§ **EXERCISE**
Whenever a line below mentions the word "binoculars", that line should be copied.

Object change descriptions
┄┄┄┄┄┄┄┄┄┄┄┄┄┄┄┄┄┄┄┄

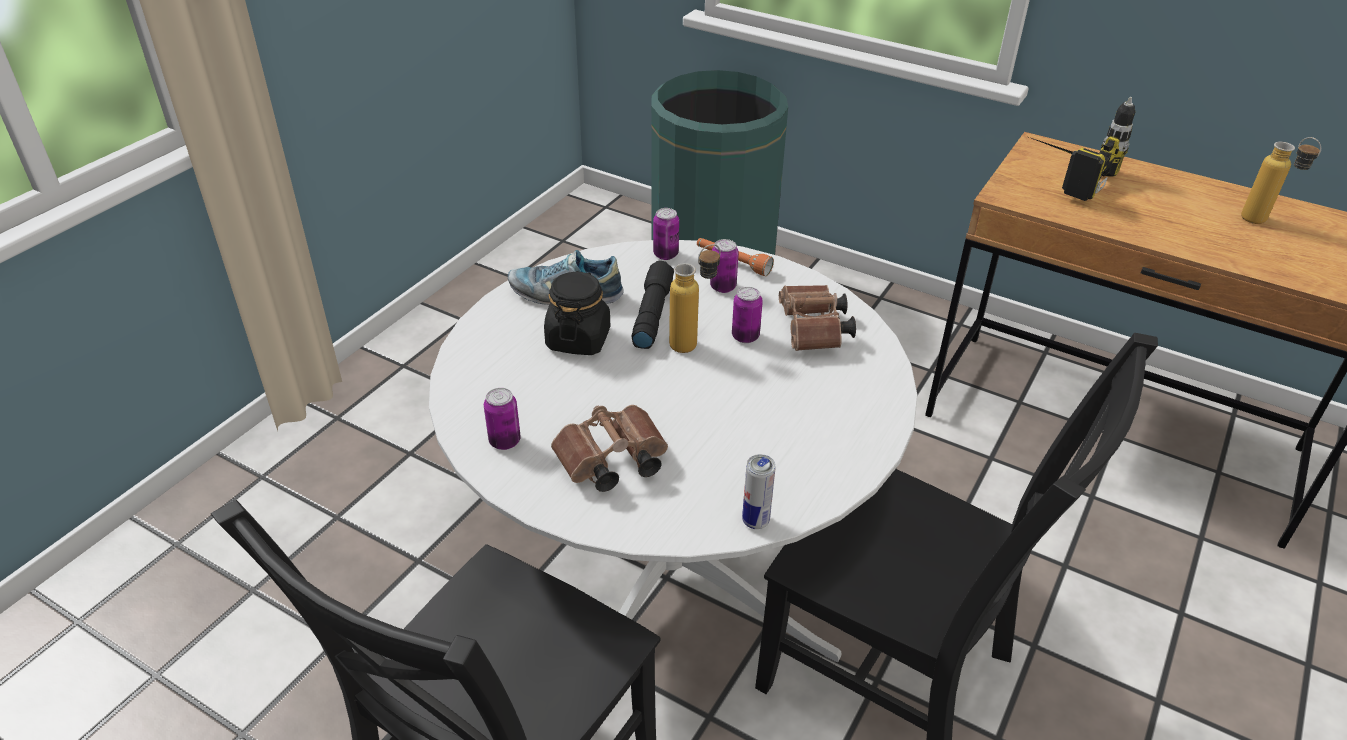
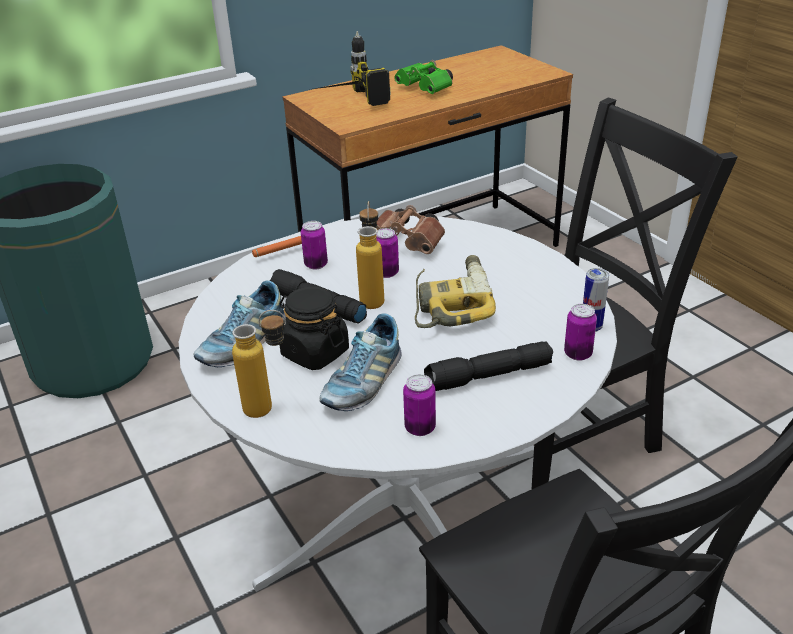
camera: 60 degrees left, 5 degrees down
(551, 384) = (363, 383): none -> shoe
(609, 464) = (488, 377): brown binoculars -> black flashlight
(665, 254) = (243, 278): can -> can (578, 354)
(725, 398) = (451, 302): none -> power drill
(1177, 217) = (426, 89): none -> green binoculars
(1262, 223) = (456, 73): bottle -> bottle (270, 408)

┄┄┄┄┄┄┄┄┄┄┄┄┄┄┄┄┄┄┄┄

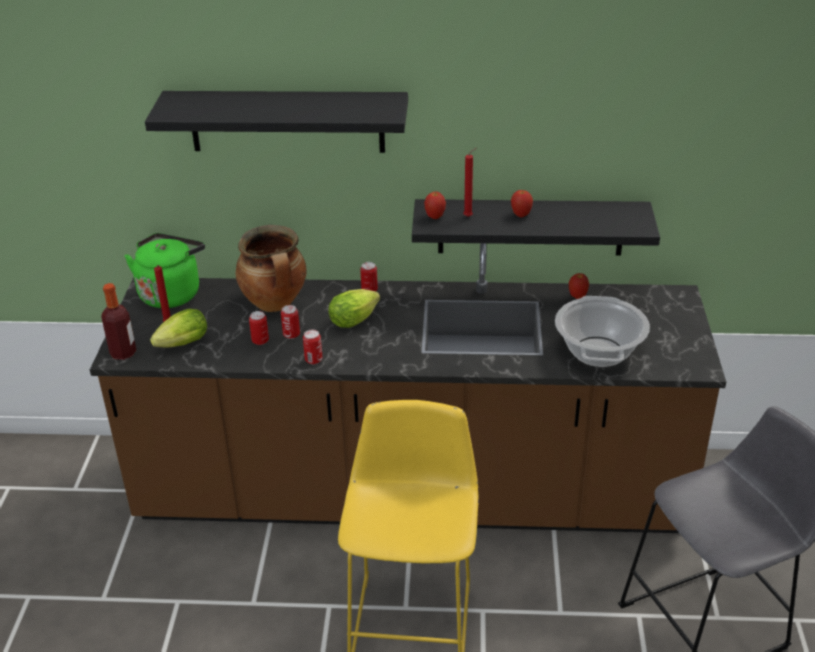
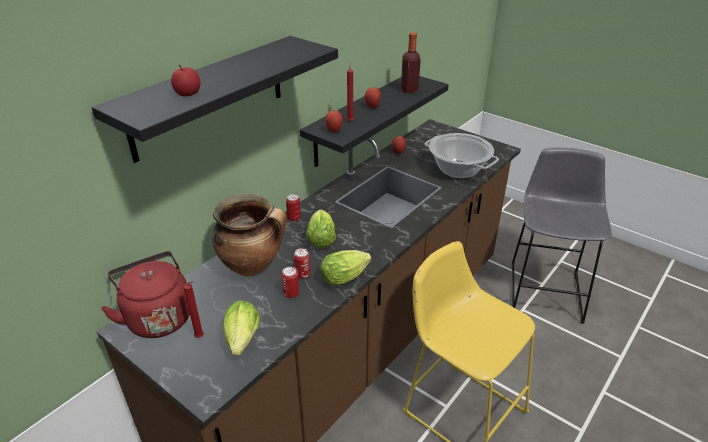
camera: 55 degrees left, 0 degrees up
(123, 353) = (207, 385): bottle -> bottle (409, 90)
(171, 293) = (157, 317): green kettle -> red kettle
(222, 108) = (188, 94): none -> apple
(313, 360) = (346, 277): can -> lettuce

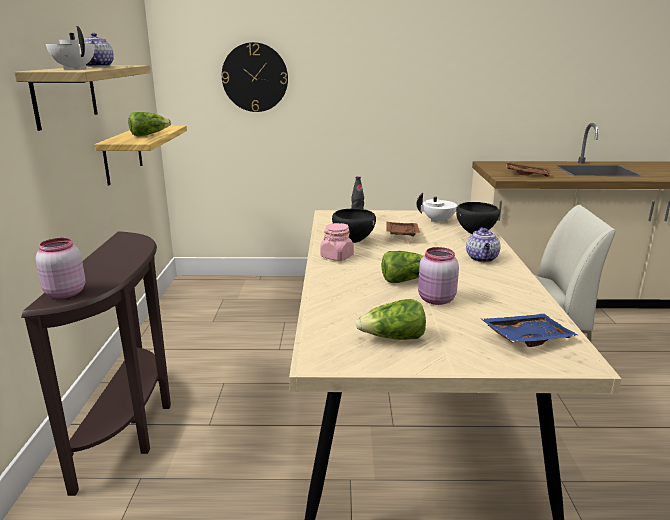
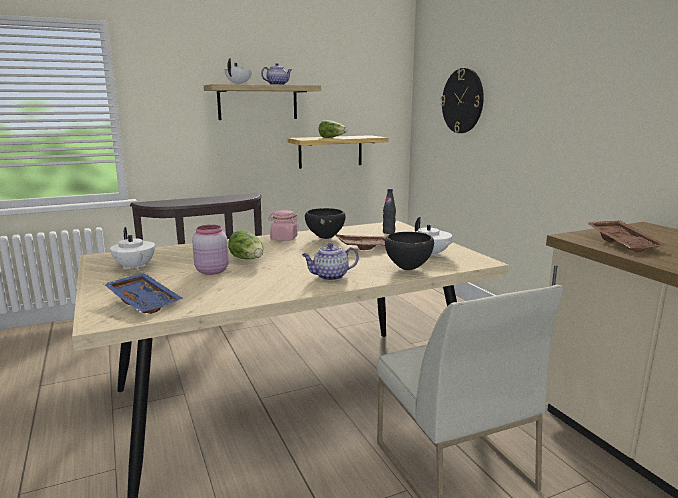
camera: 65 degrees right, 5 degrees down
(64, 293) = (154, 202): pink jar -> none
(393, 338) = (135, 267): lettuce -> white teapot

┄┄┄┄┄┄┄┄┄┄┄┄┄┄┄┄┄┄┄┄

§ **ANSWER BELOW**
(609, 464) = (488, 377): brown binoculars -> black flashlight
(1177, 217) = (426, 89): none -> green binoculars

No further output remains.